A Dynamic Framework for Grid Adaptation in Kolmogorov-Arnold Networks
Spyros Rigas, Thanasis Papaioannou, Panagiotis Trakadas, Georgios Alexandridis
TL;DR
This work reframes knot allocation in Kolmogorov--Arnol'd Networks as a density estimation problem using Importance Density Functions, extending beyond traditional input-density heuristics. It introduces a curvature-based IDF that concentrates knots in regions of high geometric complexity, implemented via $w^{(s)}_{\text{curv}}$ and the inverse-CDF knot placement $t_m = \hat{F}_d^{-1}(q_m)$. Empirical results across synthetic functions, a Feynman dataset subset, and Helmholtz PDEs show substantial relative error reductions (up to $34\%$ in some cases) and improved training stability, with Wilcoxon tests confirming statistical significance in multiple benchmarks. The approach remains computationally efficient and scalable, offering a principled path toward training-dynamics driven grid refinement in scientific machine learning tasks.
Abstract
Kolmogorov-Arnold Networks (KANs) have recently demonstrated promising potential in scientific machine learning, partly due to their capacity for grid adaptation during training.
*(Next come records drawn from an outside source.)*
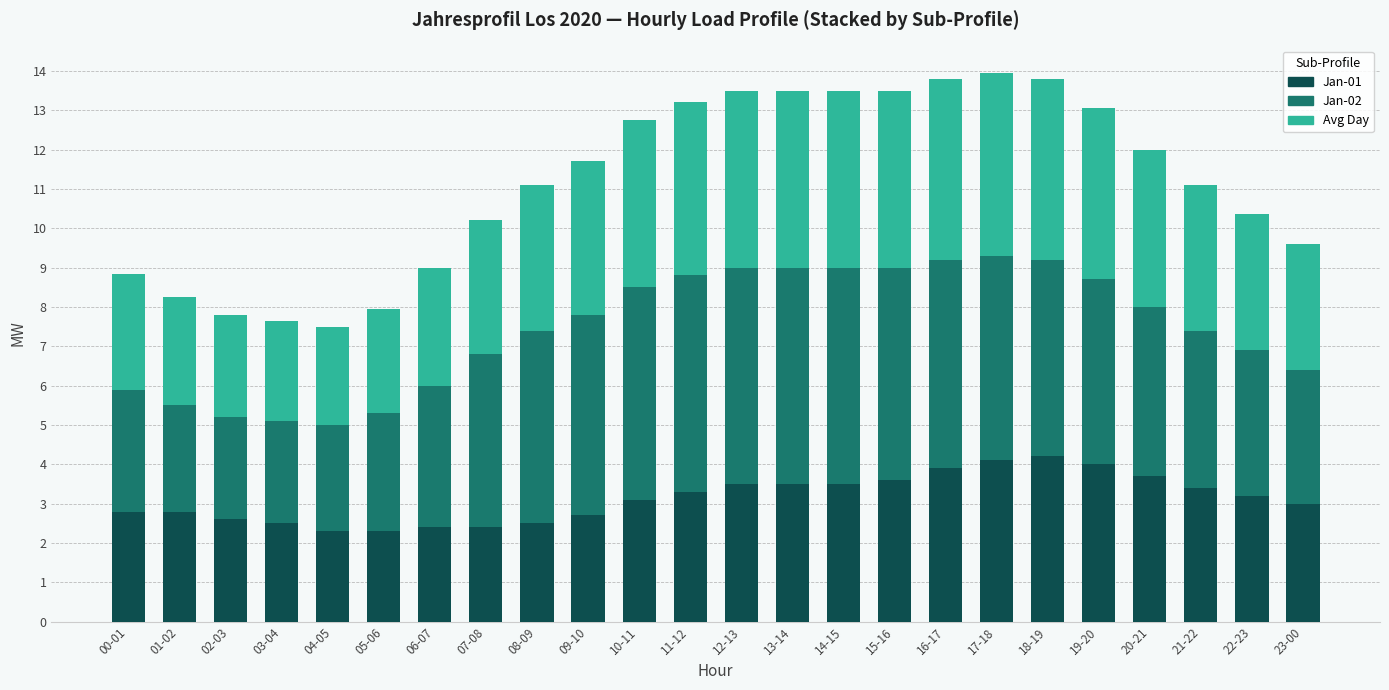

What is the value of the Jan-01 bar at the 8th from the left?

2.4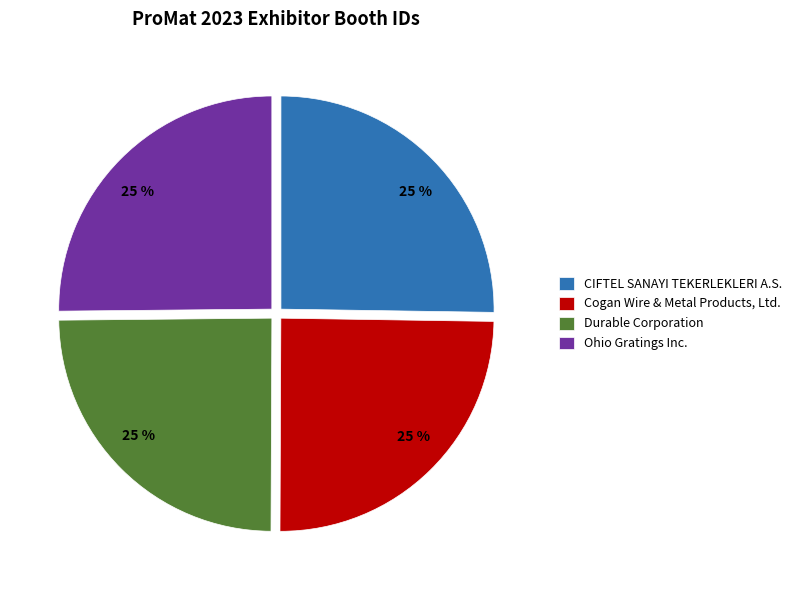

Is there a majority slice in this chart?

No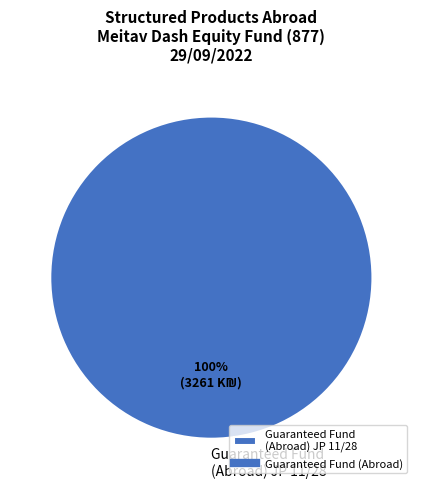

Is it true that Guaranteed Fund (Abroad) JP 11/28 is 100% of the pie?

True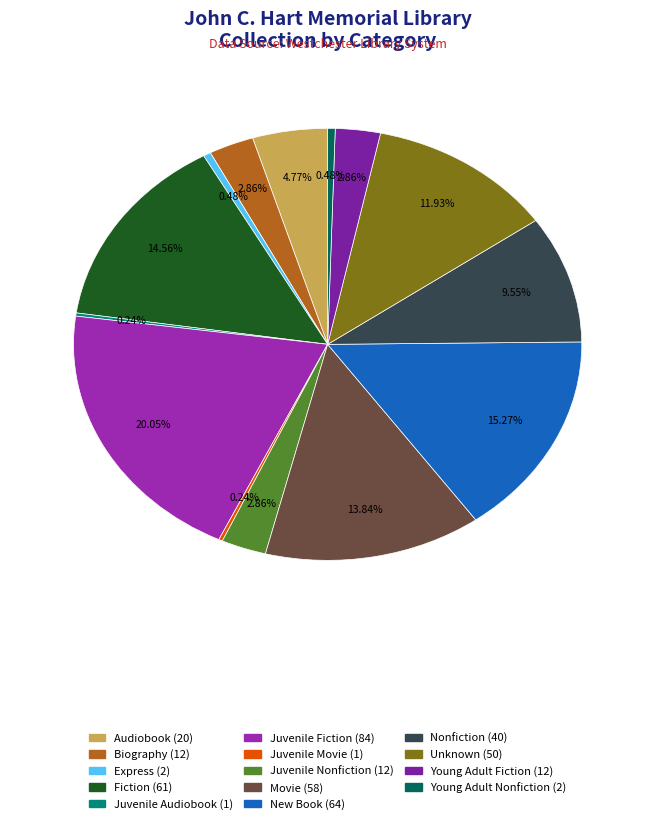

What is the largest slice in the pie chart?

Juvenile Fiction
However, existing adaptation strategies rely solely on input data density, failing to account for the geometric complexity of the target function or metrics calculated during network training. In this work, we propose a generalized framework that treats knot allocation as a density estimation task governed by Importance Density Functions (IDFs), allowing training dynamics to determine grid resolution. We introduce a curvature-based adaptation strategy and evaluate it across synthetic function fitting, regression on a subset of the Feynman dataset and different instances of the Helmholtz PDE, demonstrating that it significantly outperforms the standard input-based baseline. Specifically, our method yields average relative error reductions of 25.3% on synthetic functions, 9.4% on the Feynman dataset, and 23.3% on the PDE benchmark. Statistical significance is confirmed via Wilcoxon signed-rank tests, establishing curvature-based adaptation as a robust and computationally efficient alternative for KAN training.